Tenants have the right to file a civil suit against the landlord to enforce their right to live in fit housing and to seek monetary damages if the tenant’s rights have been violated. Tenants do not need to have legal representation in order to file suit and have the right to represent themselves in the action. If tenants are unable to pay filing fees to bring suit, then they have the right to file an Affidavit of Indigency, which, if granted, would waive some court costs associated with bringing a civil case.
In West Virginia, tenants do not legally have the right to withhold rent to pressure a landlord to make changes. W.Va. Code §37-6-30(7)(c).
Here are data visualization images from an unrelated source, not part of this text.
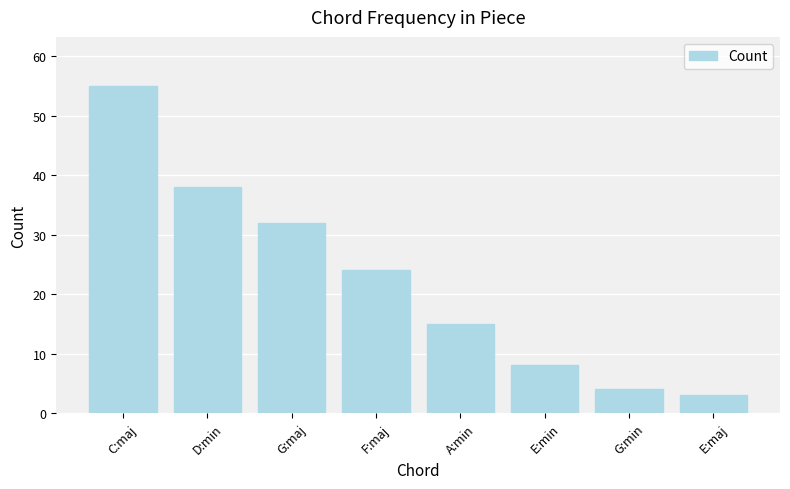

Where does the data first go above 24?

C:maj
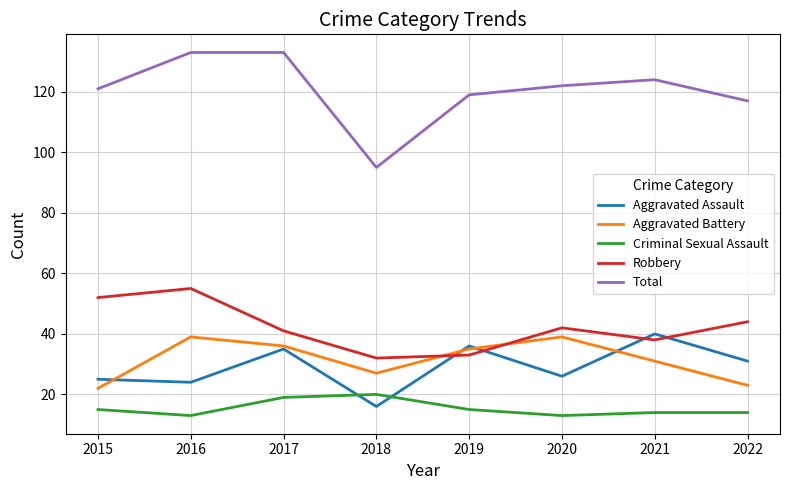

What is the total value across all series at 2021?

247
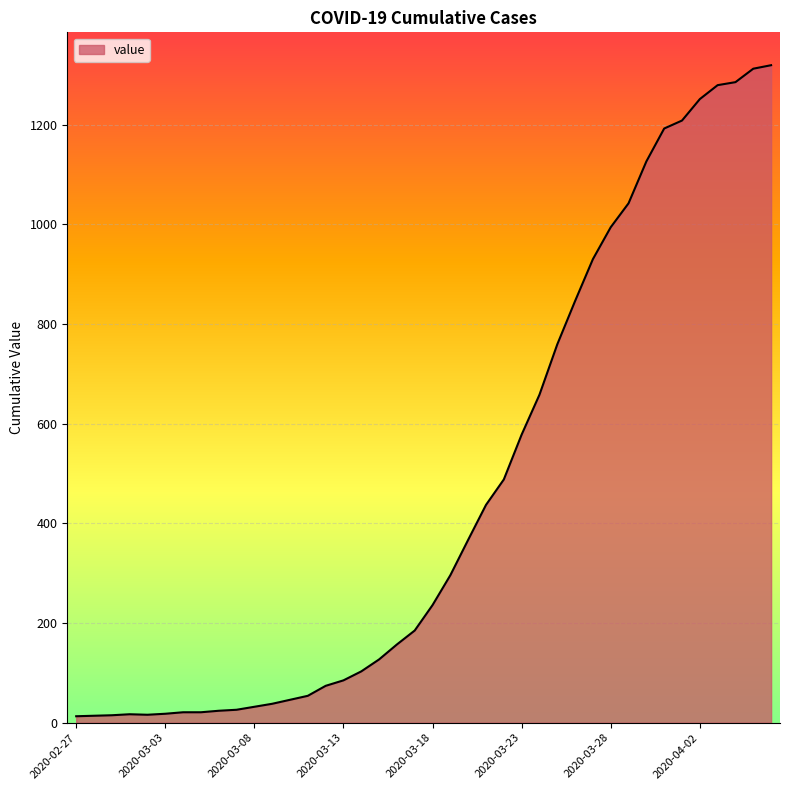

What is the difference between the maximum and minimum values?

1306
There are some exceptions to this rule; more information on when a tenant is not legally obligated to pay rent can be found in the section on Warranty of Habitability.
Tenants are responsible for the timely payment of rent in accordance with the terms of the lease and reporting and paying proper reimbursement for all damage caused to the property by the tenant or someone on the premises with the tenant’s permission.
The tenant is responsible for behaving, and making his or her guests behave, in a way that does not disturb others’ peaceful enjoyment of their property, and that does not cause undue wear and tear on the rental property. A landlord is not responsible for making repairs to the property that were caused by the tenant or others on the premises with the permission of the tenant.
Landlords and tenants have certain rights and responsibilities imposed by state and federal statutes and court decisions. Further rights and obligations can be imposed upon either party by specific provisions in the lease agreement.
By law, a landlord is entitled to collect rent by the terms specified in the lease. The landlord also has the right to evict the tenant or terminate the lease if the tenant fails to pay rent or uphold provisions of the lease agreement.
A landlord is responsible for general maintenance to the rental property and to keep it in a fit and habitable condition and to be in compliance with applicable health, safety, fire, and housing codes. W.Va. Code §37-6-30. The landlord must comply with state law imposing a warranty of habitability on the premises, for more information on this please see the section on the Warranty of Habitability.
A landlord is also responsible for whatever the lease specifically requires. This could include almost anything that was included in the lease, such as snow removal, grass cutting, etc.